Russell se leva de nouveau. S’avança face à Boyd. Le regardant dans le noir. La silhouette massive de l’ami sur lequel il espérait pouvoir encore compter.

Et alors il se mit à parler.

Il dit à Boyd que la femme aux urgences était Maben mais ça j’imagine que t’avais déjà deviné. Oui, la même Maben. Et puis il lui raconta comment leurs chemins s’étaient recroisés. Maben qui l’avait braqué à la sortie de l’Armadillo et qui lui avait demandé de les emmener, se dépêchant de faire monter la petite à bord du pick-up. Le revolver qui tremblait dans sa main. Il tremblait tellement qu’il m’a suffi de tendre le bras pour le lui prendre. Et puis le long trajet, toute la nuit, et voilà ce que je faisais ce fameux soir-là qui t’intrigue tant. Puis il lui raconta ce que Maben avait subi quand ce flic l’avait arrêtée sur le parking du relais routier et qu’il l’avait embarquée et tout ce qu’il l’avait forcée à faire. Le moment où elle avait cru que c’était fini et où il lui avait dit que ce n’était pas fini. Qu’ils allaient bientôt avoir de la compagnie alors ferme ta gueule. Et la panique de Maben en pensant alors à Annalee qu’elle avait laissée dans la chambre du motel et le moment où elle avait décidé que ça ne se terminerait pas comme ça pour elles et l’instant d’après elle avait le flingue entre les mains puis le flic étendu mort à ses pieds et elle qui s’était mise à courir.

Russell expliqua ensuite à Boyd qu’elle était convaincue que personne ne la croirait et que c’était pour ça qu’elle s’était enfuie et je lui ai dit qu’elle avait raison. Personne ne la croirait. Sauf lui. Lui, il la croyait et il ne savait pas pourquoi ou peut-être que si d’ailleurs mais toujours est-il qu’il avait le sentiment de devoir l’aider. C’est à cause de moi qu’on en est là. Tous. À cause de moi que Maben s’est enfuie avec ce revolver et à cause de moi qu’on est ici tous les deux ce soir. C’est la route que j’ai choisie qui nous a tous amenés là et guidé par quelle force j’en sais rien. Mais quoi qu’il en soit on en est là et je peux pas laisser tomber. Elle est seule au monde avec sa gosse et les choses feront qu’empirer et certains d’entre nous sont capables d’endurer un truc pareil mais y en a d’autres qui ne peuvent pas et qui sont pas censés devoir. La fillette, c’est qu’une gosse. Mais le regard lourd. Comme Maben. Elles ont pris cher, Boyd. Bourlingué Dieu sait où.

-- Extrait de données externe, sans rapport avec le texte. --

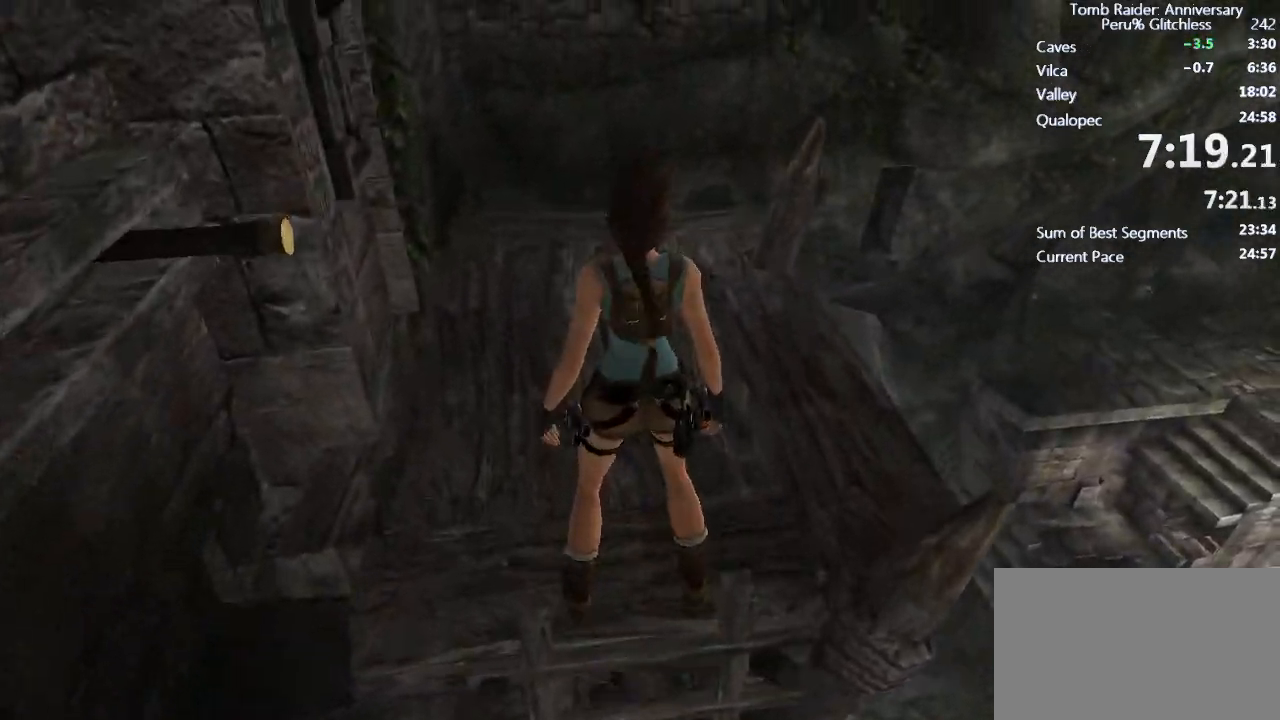
{"keys": ["shift", "w"], "mouse": [], "events": [[167, "space", "down"], [383, "space", "up"]]}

Si tu l’entendais raconter ce qu’elles ont traversé toutes les deux, toi aussi tu pourrais pas faire autrement que de la croire. Alors je les ai emmenées chez mon père et elles ont pu manger un peu et se reposer un peu et dimanche soir on est venus là elle et moi à cet endroit exact et j’ai pris le flingue et je l’ai balancé à la flotte. Aussi loin que j’ai pu. Et j’espérais qu’avec ça ce serait terminé. Mais apparemment non. J’allais la mettre dans le car ce soir et on avait décidé de passer chez moi d’abord pour que je lui donne un peu de cash et l’autre taré était là et il a failli la tuer. Elle en a bavé, Boyd. Elle en a bavé. Et si je te raconte tout ça c’est pour que tu comprennes tout de suite quand je te demande de la laisser tranquille. Je te dis pas de le faire. Je te le demande. Laisse-la tranquille. L’autre connard a eu ce qu’il méritait. Laisse tomber.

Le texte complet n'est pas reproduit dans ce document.